» DATA SUPPLIED:
----
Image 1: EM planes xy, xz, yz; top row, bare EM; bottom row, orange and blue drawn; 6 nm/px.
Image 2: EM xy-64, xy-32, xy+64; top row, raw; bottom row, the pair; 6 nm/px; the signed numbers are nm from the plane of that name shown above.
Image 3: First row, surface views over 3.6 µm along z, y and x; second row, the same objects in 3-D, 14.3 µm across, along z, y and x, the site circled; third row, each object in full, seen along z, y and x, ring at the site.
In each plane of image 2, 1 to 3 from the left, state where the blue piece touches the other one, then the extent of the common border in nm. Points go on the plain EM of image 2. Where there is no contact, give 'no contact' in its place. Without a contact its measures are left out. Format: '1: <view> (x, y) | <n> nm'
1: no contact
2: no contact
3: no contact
----
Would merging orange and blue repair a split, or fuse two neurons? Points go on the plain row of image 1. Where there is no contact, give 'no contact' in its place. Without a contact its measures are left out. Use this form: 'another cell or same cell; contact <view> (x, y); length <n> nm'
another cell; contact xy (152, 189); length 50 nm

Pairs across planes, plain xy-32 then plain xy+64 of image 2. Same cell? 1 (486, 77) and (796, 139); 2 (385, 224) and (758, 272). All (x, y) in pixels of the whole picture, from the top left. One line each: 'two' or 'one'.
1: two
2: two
----
» WHAT TO PRODUCE:
Where does "bottom" appear in the records above? Copy every line that has it.

» RESPONSE:
Image 1: EM planes xy, xz, yz; top row, bare EM; bottom row, orange and blue drawn; 6 nm/px.
Image 2: EM xy-64, xy-32, xy+64; top row, raw; bottom row, the pair; 6 nm/px; the signed numbers are nm from the plane of that name shown above.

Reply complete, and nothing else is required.